Ceylan avlamadan önce
ısınan bir aslan gördün mü hiç?
- Sno-Balls!
- Evet.
Sno-Balls!
Nerede bu koduğumun
Twinkie'leri?
Ben Sno-Balls'u severim.
Kokonattan nefret ederim.
Tadından değil, içeriğinden.
Tazeymiş.
Bu Twinkie mevzusu
burada kapanmaz.
Hey, sırası değil ama...
...sanırım bok deliğine
bir uğramam lazım.
- Cidden mi?
- Evet.
Ve yine, yeniden...
Ne diyebilirim ki?
Evhamlıyım işte.
Hem de kronik cinsten.
Hep bir şeylerden
korkmuşumdur.
Beni rahatsız eden
birçok şey var.
Tuvaletteki kıllar,
büyük alışveriş merkezleri...
Bir bebekle yalnız kalmak...
Beni her şeyden, zombilerden
bile çok korkutan şeyse...
...siktiğimin palyaçoları.
Dışarıdaki hayat seni korkutuyorsa...
...artık dışarı çıkmaz olursun.
Zombiland'den önce öyle
bir halim vardı.
Cuma gecesi hemen
eve kapanırdım.
Warcraft oyunu...
Dağ gibi pizza kutuları...
Vişneli gazoz...
Haysiyet desen... yok.
Ciddiyet desen... hiçten yok.
Bekâret desen... istediğin yere çek.
Tüm yaşamım boyunca
tek arzum bir kız bulmak...
...ona âşık olmak ve onu
evdekilerle tanıştırmaktı.
Ama bizimkiler de benim
gibi paranoyak vakalar olduğundan...
...belki bu kız beni kendi
ailesinin yanına alabilirdi.
Böylece en sonunda adamakıllı
bir ailenin üyesi olabilirdim.
408!
Lütfen, evde kimse yok mu?
Acil bir durum var!
Panik durumlarda genelde
kapımı açmam.
Ama komşum 406
acayip seksi bir kızdı.
Teşekkür ederim!
Teşekkür ederim!
Tanıştığımıza memnun oldum.
İşte.
Yudumla.
- Soda mı bu?
- Evet, çilekli.
Biraz da mısır gevreği var.
Ağzı kapalıydı, hâlâ çıtırlar.
Ee, söyle, neler oldu?
Evsiz tiplerden biriydi...
ve hastaydı.
Telefon kulağımda bardan
eve doğru gidiyordum.
Ve sonra... hızla koşarak
üzerime doğru geldi.
Normal bir koşuş değildi...
çok hızlıydı.
Belki birinden kaçıyordur dedim.
Ya da peşine biri düşmüştür...
Ama baktım hâlâ üzerime
geliyor, delirmiş gibiydi.
Hap almıştı belki.
Daha en kötü kısmı
anlatmadım bile.
Evet?
Beni ısırmaya çalıştı.
Evet, haklısın, en kötü kısmı bu.
Affedersin,
çok korktum gerçekten.
Yo yo!

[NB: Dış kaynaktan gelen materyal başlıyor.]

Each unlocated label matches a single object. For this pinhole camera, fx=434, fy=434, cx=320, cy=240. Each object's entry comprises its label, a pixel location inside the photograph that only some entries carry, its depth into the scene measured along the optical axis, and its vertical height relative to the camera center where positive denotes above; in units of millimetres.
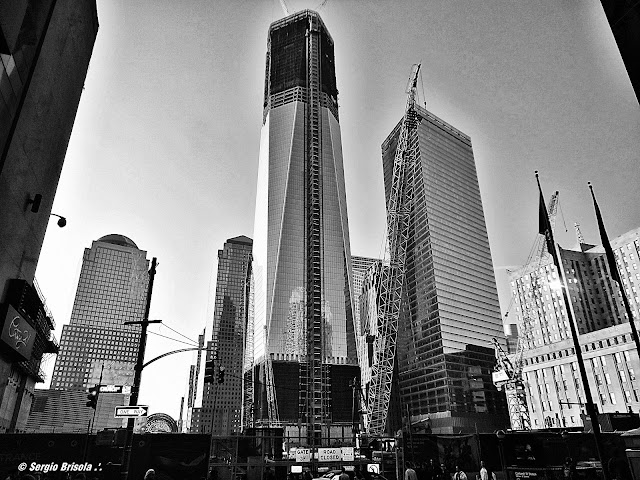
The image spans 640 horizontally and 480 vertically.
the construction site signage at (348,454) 40250 -1823
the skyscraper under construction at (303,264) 140625 +53547
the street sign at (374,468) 34944 -2624
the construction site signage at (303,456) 38916 -1891
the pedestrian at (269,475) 31844 -2954
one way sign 20078 +1048
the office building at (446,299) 139625 +43389
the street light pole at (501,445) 27230 -825
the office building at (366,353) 183000 +32307
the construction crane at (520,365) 112688 +17460
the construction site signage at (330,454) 39531 -1792
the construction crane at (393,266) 104000 +36664
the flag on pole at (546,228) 21527 +9421
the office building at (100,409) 193300 +11119
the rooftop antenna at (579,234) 170538 +71160
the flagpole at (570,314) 16156 +4730
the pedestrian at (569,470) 22570 -1917
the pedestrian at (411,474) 19531 -1732
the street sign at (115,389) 21109 +2116
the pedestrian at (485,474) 22172 -2149
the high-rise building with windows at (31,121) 17109 +13067
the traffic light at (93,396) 22147 +1939
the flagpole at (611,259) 18247 +6780
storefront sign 18719 +4399
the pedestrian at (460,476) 21127 -1995
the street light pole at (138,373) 19375 +2839
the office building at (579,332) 97188 +27749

Biri seni ısırmaya çalışmış.
Korkmuş olman çok normal.
Senin yine korkmak için
sağlam bir nedenin vardı.
Ben yine saçma sapan
şeylerden korkuyorum.
Şu kırmızı burunlu
palyaçolardan...
Yemeğin bitince masanın üzerini
aldıkları şu masa bezlerinden...
Restoranlarda olanlardan hani...
Cidden mi?
Bak, ben yanındayım.
Tamam mı?
Yanımda olduğun sürece
bu binadan çıkmayacağım.
- Biraz kestirsem olur mu?
- Tabi, tabi.
Teşekkür ederim.
Şu azgın ve evsiz yamyamı
saymazsak, bir rüyada gibiydim.
Hayatım boyunca...
...bir kızın saçlarını kulaklarının
üzerinden okşamak istemiştim.
-İyi geceler.
-İyi geceler.
Aman Tanrım!
Sen iyi misin?
Tamam, tamam, dur!
Ne yapıyorsun?
Kımıldama, 406!
Seni incitmek istemiyorum ama...
Hasiktir!
Tanrım, çok özür dilerim!
İşte bakın!
Kimseye güvenemezsiniz.
Hayatıma ilk kez bir kız girdi
ama o da beni yemeye çalıştı.
Dinle beni, 406.
Yerinde kal.
Hastasın sadece, tamam mı?
Kural:2
ÇİFTE VURUŞ
Bu, 21. yüzyılın salgınıyla
ilk karşılaşmamdı.
Deli dana hastalığını
hatırladınız mı?
Deli dana deli insana,
o da zombiye dönüştü.
Hızla etki eden virüsün etkisiyle
beyinleri şişip, deliye dönen insanlar...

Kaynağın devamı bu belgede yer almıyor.